My first thought was to subtract sign up date and their birthday. However, this is incorrect for some of the days.
The first person was born on 1982-04-17 and created their account on 2017-01-26, making him 34. However, the subtraction makes him 35. How else can I query this taking into account that the column data type is text.

SELECT birthday,created_at,(created_at-birthday)
AS Age FROM users;
1 Like

Kudos on noticing the difference between the way ages are returned with the simple query and the way human age is actually used. There’s a bit of discussion here with some potentially useful info- Adding An Age Column with Values Based on Birthdays in Another Column

You’ll have to check the docs for the full details but I believe CAST(expression AS INT) truncates towards zero. Unfortunately I don’t think using the - operator would allow you to make use of this. You’ll likely need to make use of one of the datetime functions strftime, julianday or similar to perform the calculation and then you can truncate the result.

2 Likes

Thank you responding. I don’t see how I could use strftime, but using julianday did in fact work.
Upon subtracting created_at and birthday as juliandays, we’re left with the age as number of days. When we divide it by 365 we receive a decimal. However, the number is accurate. From there I casted it as an INT to floor the value.
Thank you for the help!
My final query looked like this in case people come across this post in the future.

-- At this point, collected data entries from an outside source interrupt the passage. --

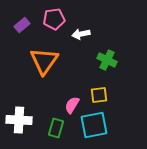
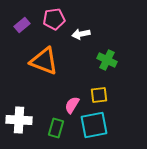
orange triangle: rotated 44 degrees counterclockwise
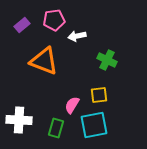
pink pentagon: moved 1 px down
white arrow: moved 4 px left, 2 px down
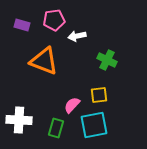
purple rectangle: rotated 56 degrees clockwise
pink semicircle: rotated 12 degrees clockwise
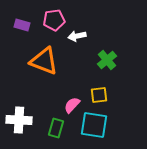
green cross: rotated 24 degrees clockwise
cyan square: rotated 20 degrees clockwise
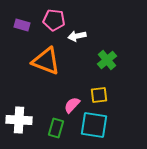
pink pentagon: rotated 15 degrees clockwise
orange triangle: moved 2 px right
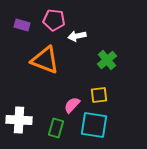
orange triangle: moved 1 px left, 1 px up
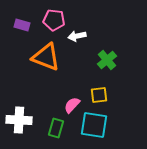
orange triangle: moved 1 px right, 3 px up
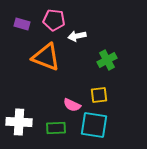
purple rectangle: moved 1 px up
green cross: rotated 12 degrees clockwise
pink semicircle: rotated 108 degrees counterclockwise
white cross: moved 2 px down
green rectangle: rotated 72 degrees clockwise
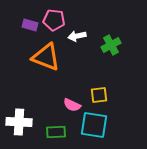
purple rectangle: moved 8 px right, 1 px down
green cross: moved 4 px right, 15 px up
green rectangle: moved 4 px down
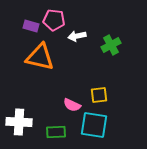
purple rectangle: moved 1 px right, 1 px down
orange triangle: moved 6 px left; rotated 8 degrees counterclockwise
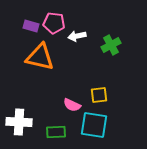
pink pentagon: moved 3 px down
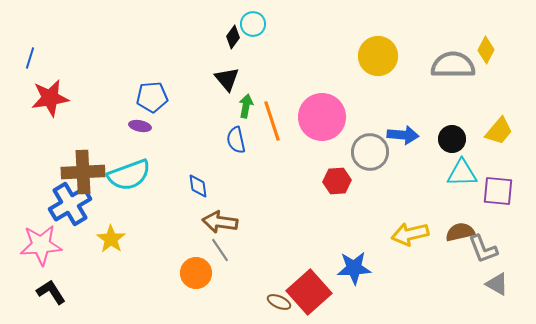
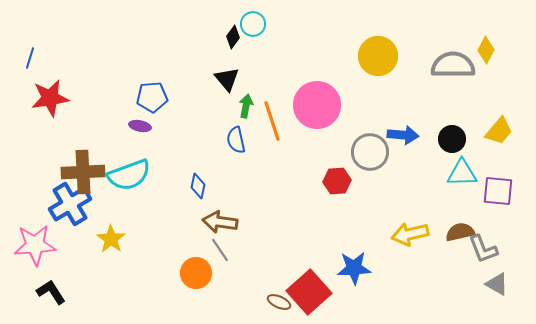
pink circle: moved 5 px left, 12 px up
blue diamond: rotated 20 degrees clockwise
pink star: moved 6 px left
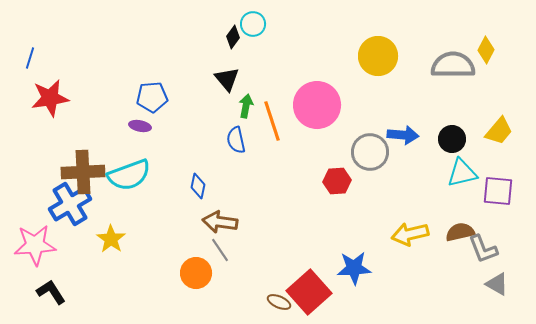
cyan triangle: rotated 12 degrees counterclockwise
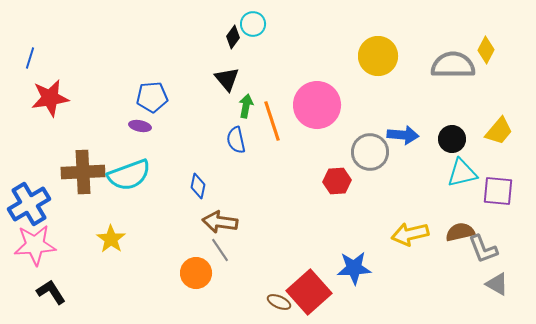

SELECT birthday,created_at,CAST((julianday(created_at) -julianday(birthday)) / 365 as int) AS age FROM users;
1 Like

I think it’s much the same, something like strftime('%s', created_at) would work but instead of 365 you’d need to consider the number of seconds in a year or strftime('%Y.%m%d', created_at) would probably work (a very odd way to do it) but I think it’d be valid without an additional division though both still rely on the CAST to floor it.

The only one I wonder about is that situation would be the effect of leap years and that’s more because I’m curious and I’ve never tried it before.